There always gonna be edge case where something might perform worse. its a tug of war where you got to balance it and pick the middle option

1 Like

Based on my records of debugging and analyzing performance in Unity3D, and also verified with Nsight, hybrid shapes do not add extra vertex computation overhead. While it’s complicated to explain the detailed hardware and software implementation of the geometry pipeline, the main issue is a continuous drop in GPU utilization. This problem stems from a very early stage of the rendering process, causing poor resource management for the stencil, which leads to two distinct but related issues:

Increased Draw Calls: It generates additional draw calls that cannot be batched, adding significant overhead to the CPU thread responsible for issuing them.

Inefficient GPU Execution: This also results in a separate issue where the individual shader pipeline threads are not efficiently batched on the GPU, leading to poor utilization.

Both of these problems degrade overall performance, with the CPU-side draw call overhead affecting the main thread, and the GPU-side thread inefficiency impacting rendering speed.

Starting with Unity 6, if VRChat’s problematic implementation is replaced with compute shaders, this could largely solve the issue. This approach would allow for the automatic merging of blend shape references when the overhead exceeds 24-32 blend shapes. By consolidating every five blend shapes into one, it would reduce the front-end reference switching overhead and optimize both the CPU and GPU sides.

Ideally, this process could be made even more efficient through custom, programmable solutions. However, Unity3D has to account for the complexities of compute shaders, which are closely tied to specific hardware architectures (like the ratio of CUDA cores and other components). There is no single optimal solution for dynamically allocating and scheduling these computations, making it a relatively dynamic but not overly complex problem. For reference, AMD has been working on compute shaders for a long time, and large game studios have been researching these types of geometry pipeline optimizations for about 7-8 years now. I’m currently focused on AI work and haven’t followed these specific topics for a while.

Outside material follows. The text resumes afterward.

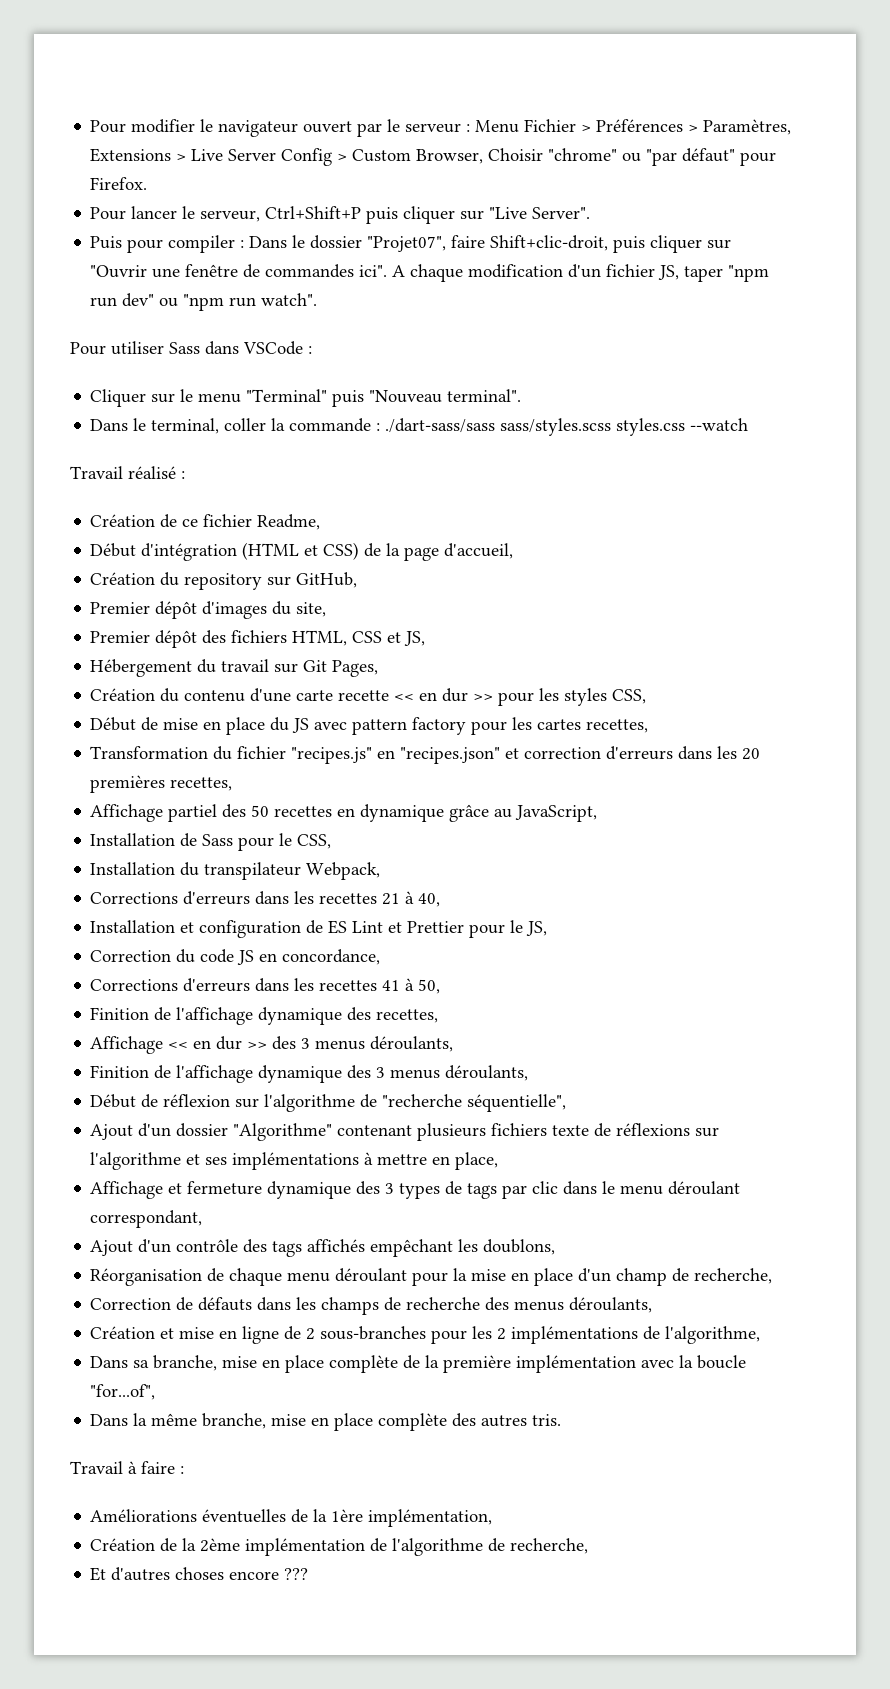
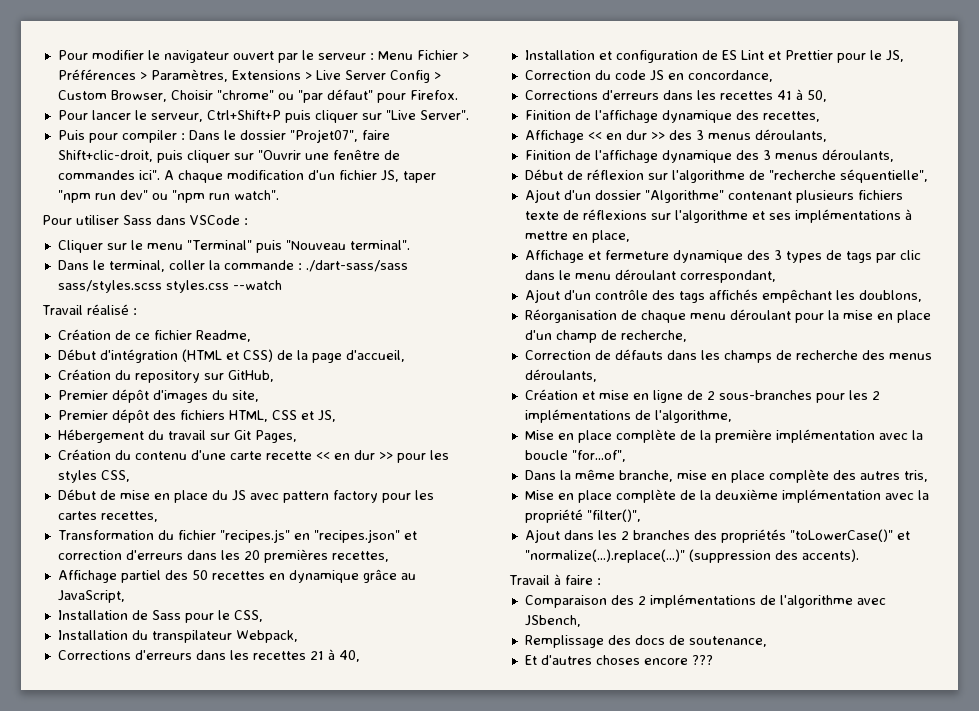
[90,1355,258,1371] Dans sa branche, mise -> [524,430,554,440] Mise
[532,1414,562,1426] [70,1461,184,1474] [90,1509,493,1527] [90,1538,589,1556] tris. // Travail à faire : // Améliorations éventuelles de la 1ère implémentation, // Création de la 2ème implémentation de l'algorithme de recherche, -> [903,470,928,482] [524,489,929,503] [524,509,641,523] [524,529,910,543] [524,549,859,563] [509,574,601,585] [524,594,886,608] [524,615,581,627] [524,635,767,648] tris, // Mise en place complète de la deuxième implémentation avec la propriété "filter()", // Ajout dans les 2 branches des propriétés "toLowerCase()" et "normalize(...).replace(...)" (suppression des accents). // Travail à faire : // Comparaison des 2 implémentations de l'algorithme avec JSbench, // Remplissage des docs de soutenance,

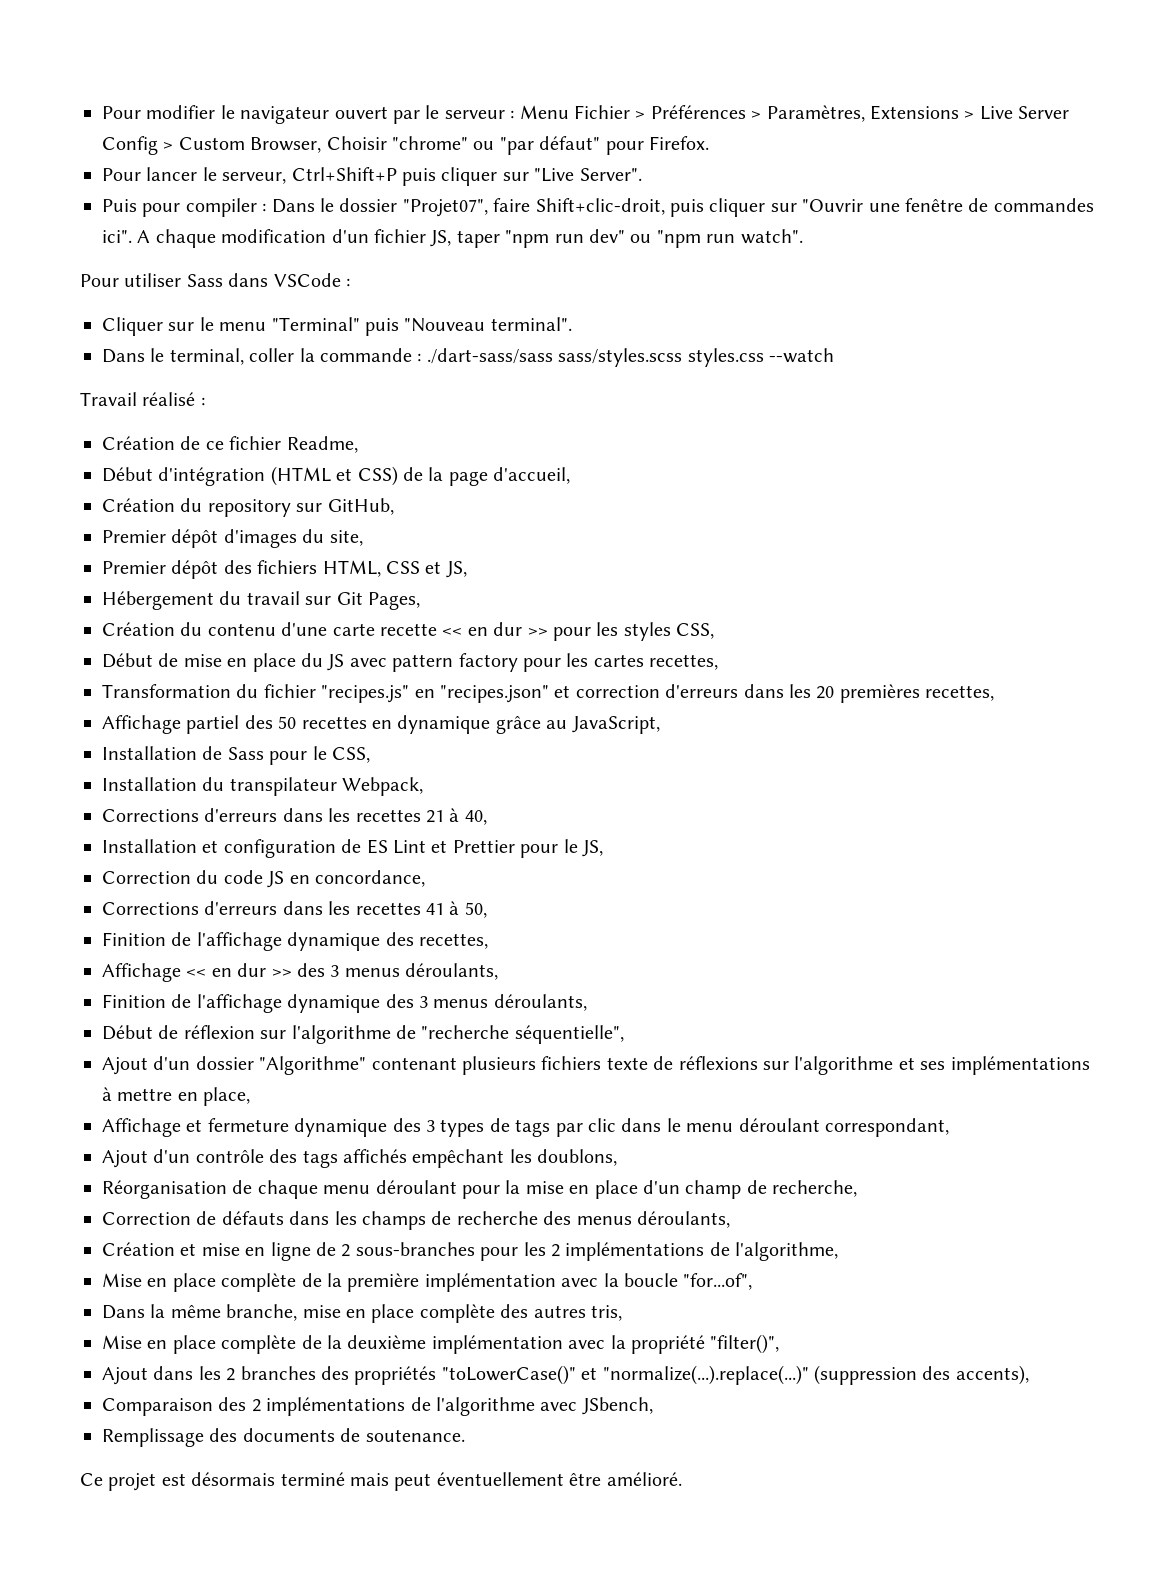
[801,549,859,562] [509,574,601,585] accents). // Travail à faire : -> [955,1365,1029,1385] accents),
[634,635,767,647] [524,655,713,665] docs de soutenance, // Et d'autres choses encore ??? -> [242,1428,465,1442] [80,1472,682,1491] documents de soutenance. // Ce projet est désormais terminé mais peut éventuellement être amélioré.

Of course, template resource management is one thing, but I won’t go into the more intricate details. Simply put, it’s a relatively difficult part to describe, as it involves a complex interplay of memory, threads, sort-of-reference, and other finer details. Some might argue that hybrid shapes just run on the GPU and incur some overhead, but I would simply suggest they take a look at the profile and tracing data first. The real issue arises when blend shape values are active (i.e., greater than zero); otherwise, they just waste VRAM.

This topic was automatically closed after 14 days. New replies are no longer allowed.